REQUIRED ACTION: Print the lines of the listing below verbatim from its first line through the line bearing "thumb ip: (230, 237)". Any pictures are to be omitted.

EXERCISE DATA:
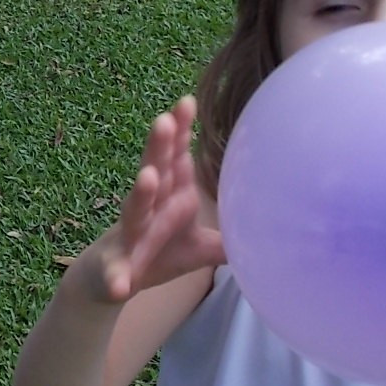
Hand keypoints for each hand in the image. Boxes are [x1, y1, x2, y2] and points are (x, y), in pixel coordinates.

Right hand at [86, 95, 226, 303]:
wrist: (108, 284)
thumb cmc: (158, 254)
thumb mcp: (200, 248)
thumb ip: (230, 237)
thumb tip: (277, 233)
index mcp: (169, 197)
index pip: (175, 158)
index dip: (180, 131)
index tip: (187, 102)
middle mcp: (147, 209)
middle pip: (154, 171)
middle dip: (159, 147)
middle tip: (165, 120)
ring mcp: (128, 237)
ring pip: (134, 211)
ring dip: (140, 194)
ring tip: (148, 177)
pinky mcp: (113, 268)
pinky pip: (115, 273)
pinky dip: (116, 277)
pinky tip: (119, 283)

EXERCISE ANSWER:
Hand keypoints for each hand in the image. Boxes are [x1, y1, x2, y2] and points are (x, y), in pixel coordinates.

Right hand at [86, 95, 226, 303]:
wrist: (108, 284)
thumb cmc: (158, 254)
thumb mcp: (200, 248)
thumb ip: (230, 237)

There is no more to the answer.